From the entries below, return every line that includes the word "findings".

[Version comparison data]
* * * * * * *

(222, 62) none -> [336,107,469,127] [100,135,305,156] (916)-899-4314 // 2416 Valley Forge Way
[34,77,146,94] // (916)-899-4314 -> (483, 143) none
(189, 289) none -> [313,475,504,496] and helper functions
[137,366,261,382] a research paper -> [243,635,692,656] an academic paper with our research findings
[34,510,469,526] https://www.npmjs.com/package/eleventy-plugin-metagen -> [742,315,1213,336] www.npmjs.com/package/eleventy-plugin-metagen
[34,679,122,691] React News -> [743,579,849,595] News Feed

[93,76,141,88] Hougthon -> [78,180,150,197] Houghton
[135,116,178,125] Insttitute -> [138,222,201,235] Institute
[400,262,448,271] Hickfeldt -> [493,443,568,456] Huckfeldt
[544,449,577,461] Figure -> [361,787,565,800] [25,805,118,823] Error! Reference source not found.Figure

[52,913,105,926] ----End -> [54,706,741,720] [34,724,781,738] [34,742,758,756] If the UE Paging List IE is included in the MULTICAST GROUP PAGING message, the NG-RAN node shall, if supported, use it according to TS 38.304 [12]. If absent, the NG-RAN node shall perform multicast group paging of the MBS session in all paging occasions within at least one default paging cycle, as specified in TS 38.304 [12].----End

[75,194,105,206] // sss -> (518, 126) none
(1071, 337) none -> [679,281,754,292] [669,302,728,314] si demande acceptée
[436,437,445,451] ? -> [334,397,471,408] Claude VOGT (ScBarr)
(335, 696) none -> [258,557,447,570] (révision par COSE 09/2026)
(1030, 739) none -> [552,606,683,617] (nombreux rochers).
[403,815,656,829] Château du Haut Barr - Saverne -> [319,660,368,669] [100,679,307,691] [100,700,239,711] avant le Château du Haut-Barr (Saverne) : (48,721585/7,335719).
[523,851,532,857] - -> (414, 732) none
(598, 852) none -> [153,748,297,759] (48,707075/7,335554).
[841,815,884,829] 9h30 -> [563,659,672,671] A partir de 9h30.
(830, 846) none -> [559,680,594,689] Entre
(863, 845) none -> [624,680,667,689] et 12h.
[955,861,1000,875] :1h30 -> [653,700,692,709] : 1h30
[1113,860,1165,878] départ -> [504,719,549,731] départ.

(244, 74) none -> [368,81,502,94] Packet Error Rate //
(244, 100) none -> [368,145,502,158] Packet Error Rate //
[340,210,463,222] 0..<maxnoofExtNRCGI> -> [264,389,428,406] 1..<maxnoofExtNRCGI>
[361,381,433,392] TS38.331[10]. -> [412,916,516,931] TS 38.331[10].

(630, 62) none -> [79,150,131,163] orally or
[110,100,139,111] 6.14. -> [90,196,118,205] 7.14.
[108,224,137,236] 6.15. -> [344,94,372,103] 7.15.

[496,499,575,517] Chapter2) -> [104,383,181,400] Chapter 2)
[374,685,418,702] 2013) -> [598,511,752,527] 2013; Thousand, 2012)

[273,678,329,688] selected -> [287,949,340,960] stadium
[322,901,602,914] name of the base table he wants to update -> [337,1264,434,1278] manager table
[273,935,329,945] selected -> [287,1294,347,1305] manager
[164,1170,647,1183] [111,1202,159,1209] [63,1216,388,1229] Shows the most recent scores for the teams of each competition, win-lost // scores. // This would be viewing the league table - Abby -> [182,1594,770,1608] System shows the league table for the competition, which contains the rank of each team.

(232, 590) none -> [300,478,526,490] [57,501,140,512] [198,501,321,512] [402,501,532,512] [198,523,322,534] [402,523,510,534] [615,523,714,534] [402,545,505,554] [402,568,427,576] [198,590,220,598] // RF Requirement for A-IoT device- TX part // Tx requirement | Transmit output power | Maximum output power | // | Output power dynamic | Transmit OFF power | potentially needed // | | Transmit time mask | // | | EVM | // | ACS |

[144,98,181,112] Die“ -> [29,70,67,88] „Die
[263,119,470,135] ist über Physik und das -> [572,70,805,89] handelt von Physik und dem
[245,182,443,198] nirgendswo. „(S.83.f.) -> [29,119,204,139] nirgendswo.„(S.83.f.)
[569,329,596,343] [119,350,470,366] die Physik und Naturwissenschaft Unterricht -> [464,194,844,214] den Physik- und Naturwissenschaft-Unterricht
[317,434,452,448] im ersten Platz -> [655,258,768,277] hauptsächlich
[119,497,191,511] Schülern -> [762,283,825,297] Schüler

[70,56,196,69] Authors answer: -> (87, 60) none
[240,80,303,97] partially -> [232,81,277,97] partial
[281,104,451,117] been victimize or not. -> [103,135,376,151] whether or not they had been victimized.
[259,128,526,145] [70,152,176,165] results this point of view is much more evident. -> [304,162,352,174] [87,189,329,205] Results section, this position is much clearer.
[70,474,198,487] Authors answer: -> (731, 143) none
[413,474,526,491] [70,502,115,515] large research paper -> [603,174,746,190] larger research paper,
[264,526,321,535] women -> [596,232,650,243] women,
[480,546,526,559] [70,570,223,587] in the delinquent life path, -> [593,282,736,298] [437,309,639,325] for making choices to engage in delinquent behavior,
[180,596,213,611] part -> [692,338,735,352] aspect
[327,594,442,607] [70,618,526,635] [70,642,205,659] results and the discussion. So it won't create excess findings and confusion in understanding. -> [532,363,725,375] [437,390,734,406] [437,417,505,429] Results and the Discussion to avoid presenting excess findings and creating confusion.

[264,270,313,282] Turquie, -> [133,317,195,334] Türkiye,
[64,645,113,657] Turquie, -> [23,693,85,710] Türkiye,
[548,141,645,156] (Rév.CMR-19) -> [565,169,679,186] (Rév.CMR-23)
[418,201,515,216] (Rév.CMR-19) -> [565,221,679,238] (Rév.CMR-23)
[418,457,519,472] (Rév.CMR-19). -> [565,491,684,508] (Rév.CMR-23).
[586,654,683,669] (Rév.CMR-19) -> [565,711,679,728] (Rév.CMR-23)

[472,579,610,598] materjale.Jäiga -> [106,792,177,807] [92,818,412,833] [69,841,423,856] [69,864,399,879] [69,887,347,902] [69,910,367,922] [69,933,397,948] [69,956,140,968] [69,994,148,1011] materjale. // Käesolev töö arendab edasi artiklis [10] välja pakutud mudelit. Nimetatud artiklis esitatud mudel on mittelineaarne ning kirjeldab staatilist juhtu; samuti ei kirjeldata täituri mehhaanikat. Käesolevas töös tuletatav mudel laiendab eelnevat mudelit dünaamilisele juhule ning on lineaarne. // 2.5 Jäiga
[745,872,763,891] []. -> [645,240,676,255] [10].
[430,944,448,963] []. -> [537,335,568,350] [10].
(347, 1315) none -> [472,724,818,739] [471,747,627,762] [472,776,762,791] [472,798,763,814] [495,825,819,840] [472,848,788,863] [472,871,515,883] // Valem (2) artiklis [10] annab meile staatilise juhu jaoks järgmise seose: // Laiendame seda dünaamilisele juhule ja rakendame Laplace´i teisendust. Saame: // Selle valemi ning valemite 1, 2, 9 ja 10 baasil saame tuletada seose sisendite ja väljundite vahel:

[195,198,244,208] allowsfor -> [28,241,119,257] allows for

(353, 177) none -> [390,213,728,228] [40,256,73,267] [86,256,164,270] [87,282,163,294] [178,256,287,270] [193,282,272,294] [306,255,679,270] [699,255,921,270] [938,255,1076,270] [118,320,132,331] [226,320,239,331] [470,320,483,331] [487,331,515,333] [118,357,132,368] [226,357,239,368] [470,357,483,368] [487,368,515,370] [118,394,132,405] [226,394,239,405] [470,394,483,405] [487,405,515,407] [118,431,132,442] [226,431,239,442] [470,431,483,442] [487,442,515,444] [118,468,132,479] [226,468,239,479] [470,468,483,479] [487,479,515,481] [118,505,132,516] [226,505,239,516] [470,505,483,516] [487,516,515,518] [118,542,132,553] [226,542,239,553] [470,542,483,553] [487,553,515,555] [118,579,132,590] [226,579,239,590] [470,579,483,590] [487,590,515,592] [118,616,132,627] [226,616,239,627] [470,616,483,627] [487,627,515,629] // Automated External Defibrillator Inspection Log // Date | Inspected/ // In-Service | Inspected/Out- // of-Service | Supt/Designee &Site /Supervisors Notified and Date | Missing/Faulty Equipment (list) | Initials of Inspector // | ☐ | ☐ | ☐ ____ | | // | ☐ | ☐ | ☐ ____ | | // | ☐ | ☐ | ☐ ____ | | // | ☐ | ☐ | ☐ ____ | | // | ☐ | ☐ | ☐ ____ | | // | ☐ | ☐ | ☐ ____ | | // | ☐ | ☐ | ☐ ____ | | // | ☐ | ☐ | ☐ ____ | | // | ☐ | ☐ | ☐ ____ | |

* * * * * * *

RESULT OF THIS TASK ▸
[137,366,261,382] a research paper -> [243,635,692,656] an academic paper with our research findings
[327,594,442,607] [70,618,526,635] [70,642,205,659] results and the discussion. So it won't create excess findings and confusion in understanding. -> [532,363,725,375] [437,390,734,406] [437,417,505,429] Results and the Discussion to avoid presenting excess findings and creating confusion.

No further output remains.